Replies from: bill-benzon
comment by Bill Benzon (bill-benzon) · 2024-02-25T21:46:48.921Z · LW(p) · GW(p)

I strongly suspect there is, but don't have to tools for it myself. Have you seen my post, Toward a Theory of Intelligence: Did Miriam Yevick know something in 1975 that Bengio, LeCun, and Hinton did not know in 2018?

Also, check out the quotation from Francois Chollett near the end of this: The role of philosophical thinking in understanding large language models: Calibrating and closing the gap between first-person experience and underlying mechanisms.

Replies from: Radford Neal
comment by Radford Neal · 2024-02-25T22:48:21.901Z · LW(p) · GW(p)

These ideas weren't unfamiliar to Hinton.  For example, see the following paper on "Holographic Reduced Representations" by a PhD student of his from 1991: https://www.ijcai.org/Proceedings/91-1/Papers/006.pdf

Replies from: bill-benzon
comment by Bill Benzon (bill-benzon) · 2024-03-24T13:03:50.712Z · LW(p) · GW(p)

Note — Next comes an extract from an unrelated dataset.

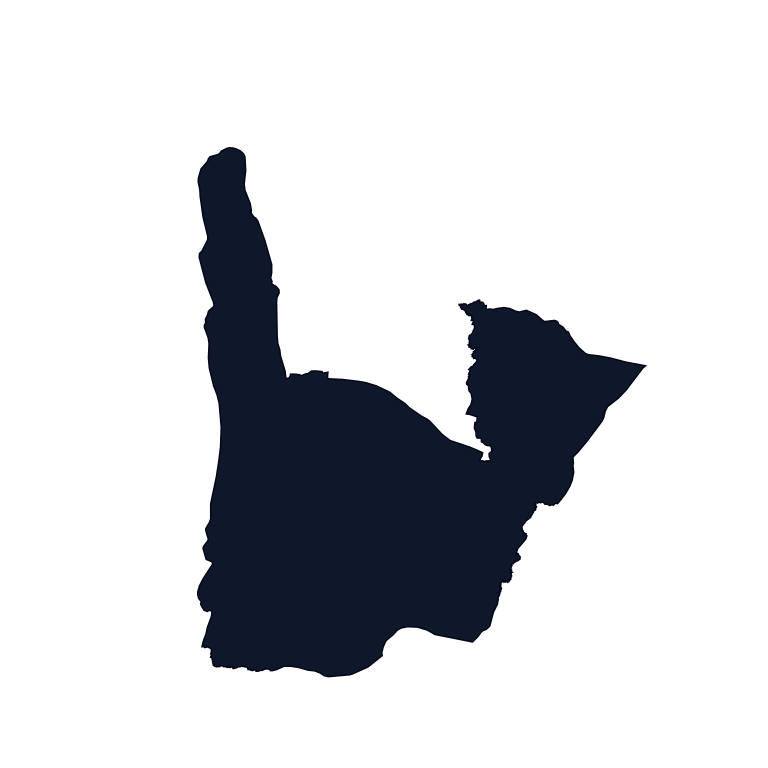 Khemarat, Ubon Ratchathani, Thailand (Equal Earth projection), rotated 252°
{"feature_id": "78962969B49998456253138", "entity_name": "Khemarat", "entity_type": "district", "adm_level": 2, "iso_a3": "THA", "parent_name": "Thailand", "parent_adm1": "Ubon Ratchathani", "projection": "equal_earth", "projection_center": [105.125, 15.95], "detail": "fine", "context": "isolated", "style": "filled", "palette": "ink", "viewbox_px": 768, "rotation_deg": 252, "n_neighbors": 0, "source": "geoboundaries", "source_scale": "gbopen_adm2", "svg_char_len": 6159}
<svg xmlns="http://www.w3.org/2000/svg" viewBox="0 0 768 768"><g transform="rotate(252 384 384)"><path d="M126.3,298.4L129.1,298.8L134.1,301.9L138.6,305.9L139.7,307.6L142.9,315.6L145.7,320.3L146.7,325.0L145.9,331.4L142.4,340.8L136.6,349.1L130.0,355.1L111.3,388.5L114.6,395.0L118.1,399.8L118.9,402.2L119.0,405.2L121.0,409.7L133.1,417.5L139.5,423.7L144.0,426.2L145.1,426.0L147.1,428.1L147.7,427.4L148.3,429.2L150.1,429.6L150.4,430.8L151.0,431.0L151.4,430.3L151.8,431.0L152.6,431.1L152.5,432.1L153.8,432.6L154.9,432.4L155.4,431.3L156.0,431.6L155.9,432.4L156.7,433.1L157.9,432.6L157.9,433.4L159.4,434.3L159.3,435.5L160.3,436.7L159.4,437.5L158.5,437.0L158.6,438.0L158.1,438.5L158.8,439.1L158.2,439.5L158.4,440.4L157.3,440.3L157.4,441.8L158.1,441.8L159.1,444.2L159.7,444.0L159.2,443.0L160.3,443.2L160.5,445.0L161.7,445.3L162.0,446.1L163.9,446.1L164.9,446.8L165.3,446.3L165.4,447.5L165.7,447.1L166.8,447.6L167.7,446.6L168.5,447.9L169.2,447.1L171.6,449.5L172.1,448.9L173.4,449.6L173.0,451.3L174.3,452.9L174.3,454.1L175.0,453.8L174.7,454.7L175.0,455.6L174.5,456.1L175.5,459.3L177.8,460.1L179.0,459.3L181.2,459.1L181.6,458.5L181.5,457.4L184.2,458.8L186.2,460.4L192.7,470.9L195.5,473.0L196.7,472.3L197.6,472.9L198.1,471.0L198.7,471.6L199.9,470.8L202.0,470.8L202.3,470.4L205.8,471.0L210.0,476.9L211.9,482.4L212.7,482.5L212.9,481.9L213.4,482.3L213.3,483.6L214.1,483.5L213.9,484.0L215.5,486.1L217.5,487.8L217.3,488.9L218.0,489.6L219.4,489.2L219.5,490.6L220.2,491.1L220.7,490.3L222.2,491.1L222.8,490.1L223.8,490.5L223.9,492.0L223.3,493.0L223.7,495.1L222.8,495.8L222.5,498.9L219.8,500.0L219.3,502.0L217.2,504.1L217.3,506.3L216.4,507.6L217.6,510.2L216.6,512.1L218.5,515.2L223.5,522.6L229.4,529.1L234.0,533.0L241.3,537.1L248.2,538.5L250.1,539.6L256.1,541.1L259.5,547.6L266.8,559.3L281.5,580.1L284.1,582.5L289.9,586.1L293.4,589.6L298.3,602.9L303.3,612.2L319.1,635.0L320.5,638.3L330.2,620.6L338.5,607.7L344.2,597.3L348.7,587.5L350.7,585.0L358.2,580.6L365.5,577.8L372.8,575.7L376.5,575.5L378.0,573.5L382.9,571.7L386.6,568.5L388.9,568.5L390.1,567.9L391.8,565.8L393.5,557.1L394.2,555.4L402.9,550.1L410.1,542.2L410.6,535.0L412.4,531.9L417.0,526.8L419.7,521.5L420.9,514.6L421.0,511.3L422.9,507.1L422.7,505.6L424.2,504.3L427.0,505.5L427.6,502.9L428.9,503.8L431.0,503.2L431.7,502.2L431.5,500.6L434.3,500.8L434.4,498.8L433.6,496.9L434.2,495.1L433.2,492.7L433.7,491.1L433.0,490.1L433.3,489.0L432.4,487.3L434.6,486.7L435.7,484.6L435.1,483.1L435.9,482.6L436.5,480.0L435.3,479.8L434.1,481.4L433.2,480.7L431.3,480.9L429.8,483.2L428.8,483.3L428.6,484.6L426.4,483.8L425.7,484.5L424.5,484.4L424.3,485.8L423.5,485.5L422.7,486.1L422.4,488.6L420.6,487.9L419.7,488.3L417.5,486.7L417.2,488.4L415.9,488.4L413.4,486.3L412.7,488.0L411.1,488.0L409.0,487.3L406.4,484.7L405.3,484.7L404.8,482.8L403.5,481.9L404.0,480.7L403.1,479.6L402.1,479.6L401.2,478.5L398.9,478.8L396.6,477.6L395.9,478.1L395.0,477.6L395.1,476.1L394.2,476.6L392.7,476.4L392.4,477.4L391.4,478.1L390.6,477.8L389.5,479.6L390.4,480.5L390.3,481.2L388.8,482.5L387.1,479.8L387.0,478.9L385.7,478.5L384.6,476.5L383.7,477.3L382.8,476.4L382.0,477.3L380.7,477.1L380.6,478.6L378.3,480.2L376.1,478.3L374.6,475.2L373.1,473.8L373.4,472.3L371.6,469.1L370.6,470.4L367.2,467.5L366.1,468.5L365.2,467.5L365.4,466.9L364.8,466.6L364.6,467.6L359.7,462.8L358.2,462.6L355.9,464.0L354.5,463.3L350.7,462.8L349.0,463.8L347.4,463.9L342.2,463.2L337.6,460.4L334.5,456.5L330.1,453.0L328.7,456.0L323.9,462.5L319.2,460.5L318.9,460.1L319.3,458.6L314.1,456.3L309.9,456.6L305.9,455.5L303.8,456.0L302.4,459.7L298.8,458.8L297.3,460.8L296.7,460.6L295.1,461.4L293.5,463.3L292.6,466.2L291.6,465.9L291.3,466.7L286.7,465.7L285.5,462.5L282.4,461.6L279.2,461.9L278.1,461.3L279.3,457.4L279.3,455.3L280.7,453.9L280.8,451.9L281.4,451.4L283.4,452.8L284.7,454.6L288.2,456.6L297.4,446.2L309.8,429.4L318.3,423.6L334.5,416.0L336.9,414.4L342.3,409.3L353.7,400.6L358.8,398.0L367.0,391.6L374.3,387.0L384.7,376.0L390.9,367.1L394.2,360.9L401.1,346.0L406.2,332.6L407.8,332.3L412.5,334.3L413.3,329.0L414.9,329.0L417.6,322.9L418.7,318.9L417.3,314.7L417.8,312.7L417.5,308.3L418.3,306.8L418.9,306.7L421.2,301.5L422.2,298.1L420.6,297.3L419.0,295.4L419.6,292.4L426.8,293.9L442.8,294.2L448.5,295.4L455.2,295.5L461.9,297.0L495.3,307.2L499.3,308.9L503.0,312.4L506.0,313.2L509.8,311.7L513.8,308.2L516.4,309.2L519.7,308.9L524.4,311.5L532.2,314.1L557.2,315.0L577.7,314.4L581.1,313.4L583.4,311.7L587.6,310.4L590.1,311.5L596.8,312.5L611.3,311.6L617.3,312.8L630.0,318.5L643.3,322.0L646.5,321.5L650.5,319.1L653.7,315.5L655.3,312.9L656.4,310.1L656.7,307.4L655.7,301.2L654.3,299.4L653.5,297.3L653.9,288.7L652.5,286.7L650.2,284.9L645.1,276.5L637.3,271.2L634.2,269.9L625.3,268.8L619.4,267.2L598.5,263.5L578.7,262.0L575.7,260.9L573.7,258.9L566.6,251.9L565.2,248.9L561.6,247.4L535.5,245.9L515.0,247.1L511.4,246.7L510.2,245.6L507.5,239.6L503.7,237.2L501.0,234.3L497.0,233.2L495.6,231.5L493.6,230.7L482.2,231.1L476.5,230.1L463.1,225.1L453.2,222.8L434.7,221.4L425.5,221.9L416.7,221.3L393.0,215.8L374.7,209.1L361.4,202.9L347.5,195.9L323.5,182.1L309.2,177.5L306.5,175.4L301.5,169.8L299.3,169.2L291.0,169.0L289.5,168.2L285.3,162.2L283.6,161.1L272.1,160.7L268.4,165.1L267.7,165.6L265.6,165.3L255.0,152.2L249.1,146.2L244.1,142.8L241.1,141.7L237.4,141.5L234.1,142.7L232.6,142.8L232.0,141.8L230.6,141.6L224.6,142.9L222.3,145.5L222.7,148.2L222.5,149.3L219.7,149.8L215.6,147.6L207.2,140.9L201.3,137.5L196.0,133.2L190.4,129.7L189.6,131.9L188.7,132.1L188.6,134.7L185.8,137.9L182.9,137.2L180.7,135.8L179.5,136.3L177.8,134.6L177.0,135.7L169.3,134.8L169.1,135.6L168.1,135.5L166.9,137.2L166.0,140.7L166.7,141.4L166.0,143.1L164.6,144.2L164.1,146.5L163.0,147.1L162.6,149.2L161.9,149.8L162.2,151.9L159.9,152.7L159.7,155.8L160.1,158.1L159.5,159.6L159.7,161.3L158.8,162.7L158.7,164.1L157.8,164.4L157.4,165.9L156.4,166.5L154.7,166.5L155.0,167.5L154.1,167.4L153.6,169.2L153.1,168.8L152.1,170.2L152.1,172.8L151.4,173.6L150.3,173.5L149.7,175.9L149.8,178.3L149.3,179.6L149.6,181.6L149.3,184.8L147.8,187.0L146.3,187.7L145.9,188.9L145.6,193.8L146.5,201.8L144.3,208.3L141.0,214.9L135.3,223.4L132.6,229.4L128.8,234.1L125.1,236.9L122.8,240.8L118.0,261.8L118.0,264.8L119.9,281.6L126.3,298.4Z" fill="#0f172a" stroke="#020617" stroke-width="1.5"/></g></svg>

"Everyone" has known about holography since "forever." That's not the point of the article. Yevick's point is that there are two very different kinds of objects in the world and two very different kinds of computing regimes. One regime is well-suited for one kind of object while the other is well-suited for the other kind of object. Early AI tried to solve all problems with one kind of computing. Current AI is trying to solve all problems with a different kind of computing. If Yevick was right, then both approaches are inadequate. She may have been on to something and she may not have been. But as far as I know, no one has followed up on her insight.